Despite this call for use of Section 512 (j) and language in the legislation providing for site blocking injunctions, this provision has seldom if ever been used. The USCO Study examines this anomaly, and notes that rights-holders assert that they have not used the provision because “courts have interpreted the injunctive relief too narrowly” and it has become conflated with domestic takedown requests. Smaller rights-holders complain about the cost of pursuing injunctions. The platforms have argued that 512(j) is not needed or used because relief is available through the notice and takedown provision (although the USCO study noted that this is unbalanced and is not working as intended) and that expanding it could jeopardize their safe harbour protections. Whatever the reason, 512 (j) has effectively been a dead letter from the inception of the DMCA. 

So where does the USCO come out on this issue? While accepting that there may be some untapped potential in Section 512(j) to combat online infringement, it concludes that it’s unlikely that changes to this provision would play a significant role in restoring the balance between rights-holders and platforms. Yet at the same time USCO admits that courts have been overly narrow in their consideration of whether injunctive relief should be available to rights-holders under 512(j). Therefore it recommends that Congress monitor what is happening and consider (eventually), whether clearer language is needed. 

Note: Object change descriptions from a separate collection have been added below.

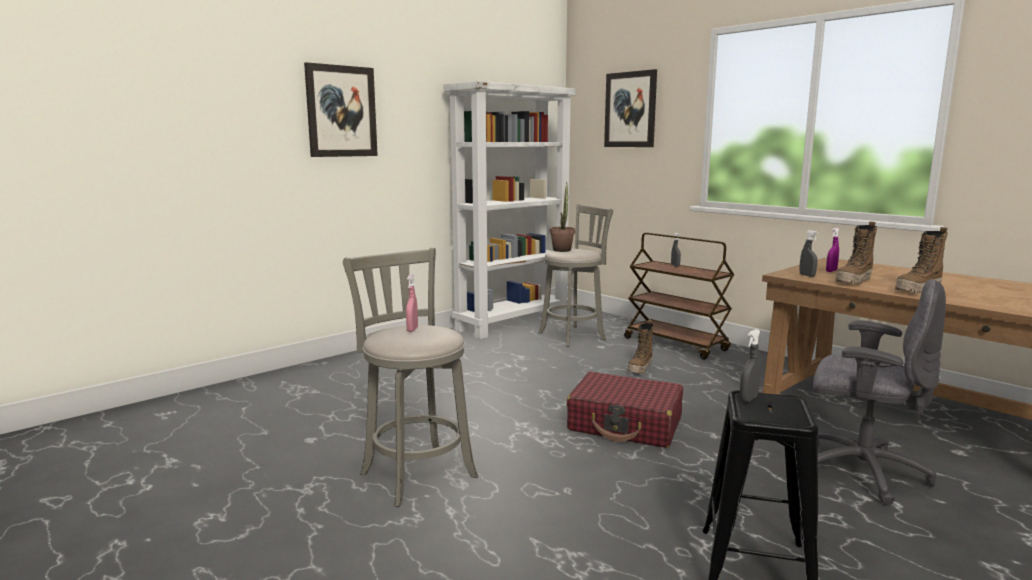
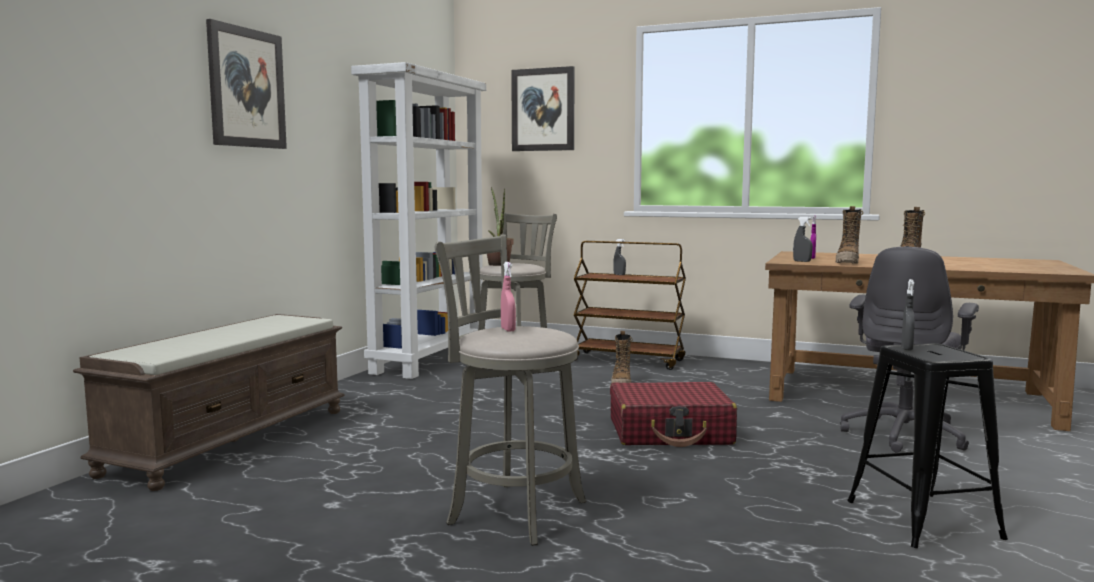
camera: 25 degrees left, 5 degrees down
grey office chair [813,279,946,505] -> grey office chair turned 120 degrees clockwise [841,247,979,453]
none -> brown bench [73,314,345,491]

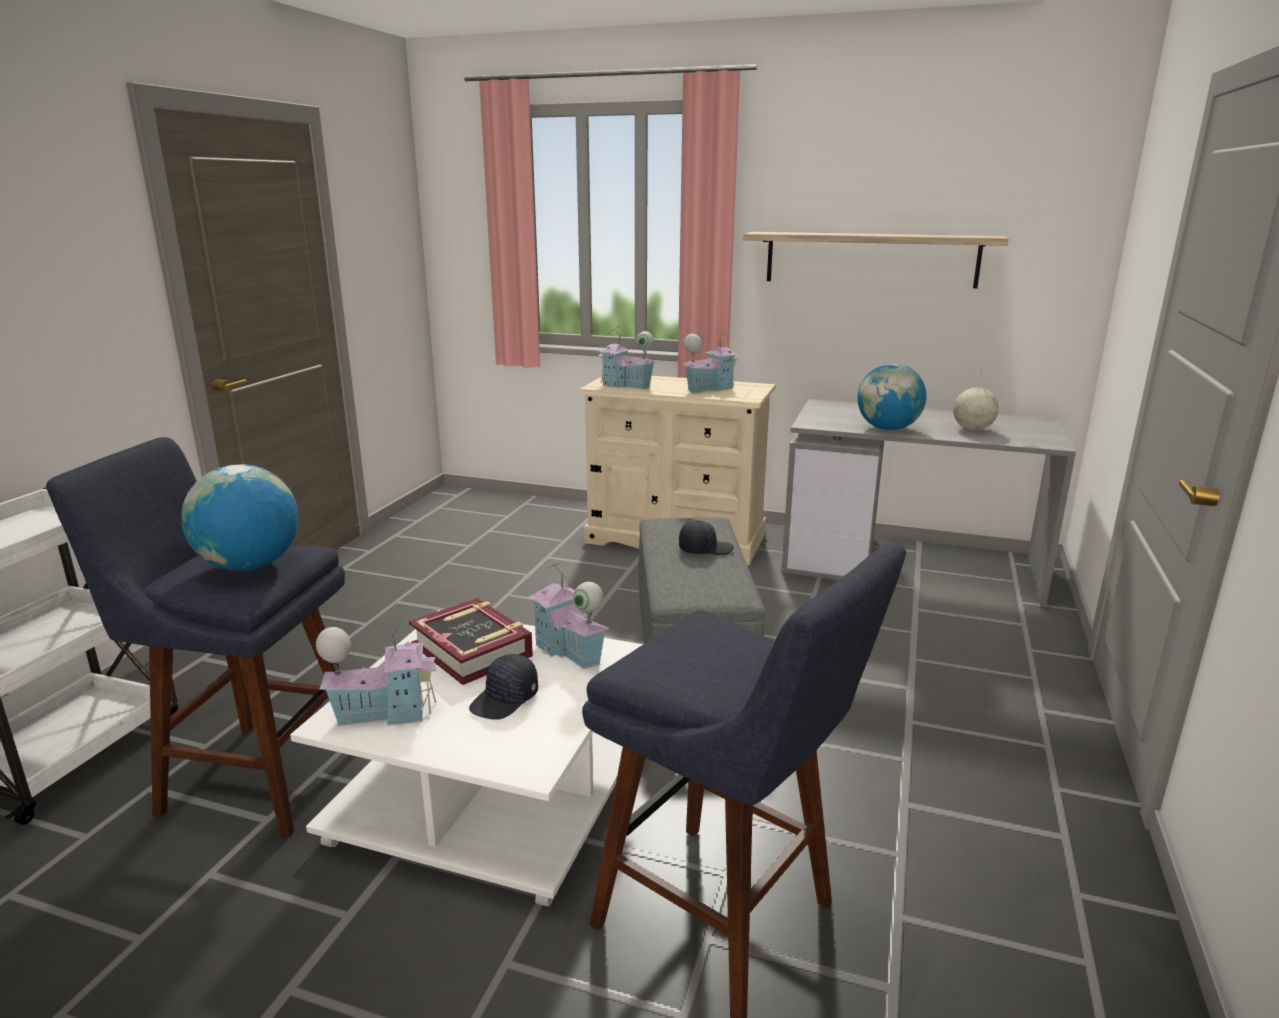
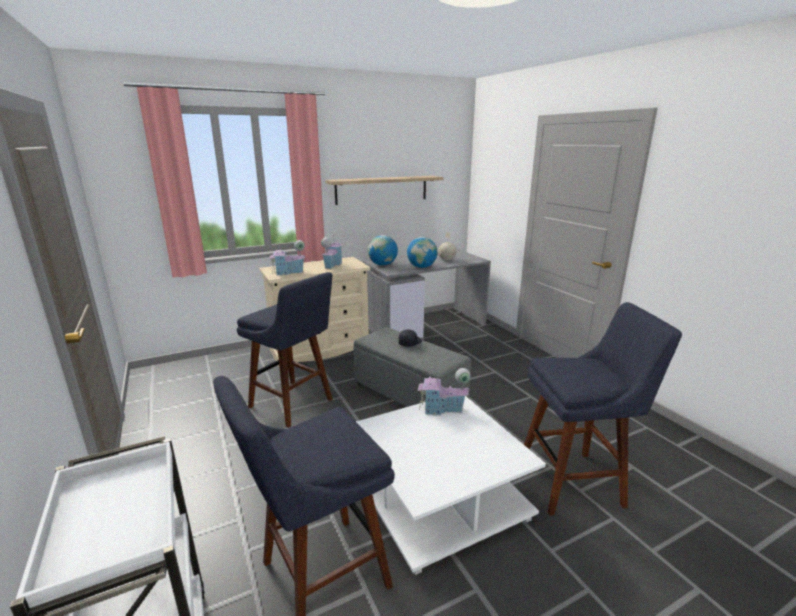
camera: 45 degrees left, 0 degrees up
globe [181,464,299,571] -> globe moved to [368,235,398,266]
toy house [316,617,436,726] -> none
book [409,598,533,685] -> none
black cap [469,654,538,720] -> none
none -> blue stool [237,272,332,428]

“For this reason, Congress may wish to monitor court decisions interpreting this provision and consider whether a reformulation is warranted.”

This again is a disappointment and effectively ducks the issue despite a clear conclusion that this element of the legislation is not working as originally intended by Congress. 

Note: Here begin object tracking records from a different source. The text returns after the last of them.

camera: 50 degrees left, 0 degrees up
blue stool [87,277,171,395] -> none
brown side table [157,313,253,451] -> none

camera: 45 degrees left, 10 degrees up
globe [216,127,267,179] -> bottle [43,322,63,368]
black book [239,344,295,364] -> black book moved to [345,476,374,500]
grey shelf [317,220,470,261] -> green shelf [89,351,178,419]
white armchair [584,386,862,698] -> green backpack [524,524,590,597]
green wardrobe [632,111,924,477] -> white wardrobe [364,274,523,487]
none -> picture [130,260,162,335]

One cannot help but wonder why the USCO wandered into the site blocking minefield if it was not prepared to come up with any concrete recommendations. Perhaps this is explained by the fact that the Study’s terms of reference required it to respond to comments received. Some rights-holder organizations filed submissions arguing for a site blocking mechanism in the US through injunctive relief, while others, like the EFF, submitted opposing views. USCO tries to capture both viewpoints without providing any direction. 

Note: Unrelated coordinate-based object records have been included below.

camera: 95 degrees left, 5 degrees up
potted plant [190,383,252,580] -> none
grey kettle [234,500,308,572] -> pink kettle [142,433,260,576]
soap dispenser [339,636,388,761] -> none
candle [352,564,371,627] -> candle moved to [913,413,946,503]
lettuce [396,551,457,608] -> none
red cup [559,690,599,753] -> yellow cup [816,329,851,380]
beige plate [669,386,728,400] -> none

Hearings have already begun on the Study, despite some platforms claiming that the COVID epidemic requires that examination of copyright issues be put off for another day. But it has already taken five years to produce the USCO’s 512 Study. Let’s hope it doesn’t take as long to come to grips with its recommendations. It would have been helpful to see concrete recommendations, of which there are many in the Study that are useful, also extend to enablement of site blocking in the US. That didn’t happen, so reform will have to come in some other way. In the meantime, an opportunity has been missed and the US remains a major outlier when it comes to using site blocking orders—either through the courts or via an administrative regime—to block access to offshore pirate streaming content. 

I am confident that the US will eventually get there. The question is “when”. From a rights-holder perspective, the sooner this happens, the better.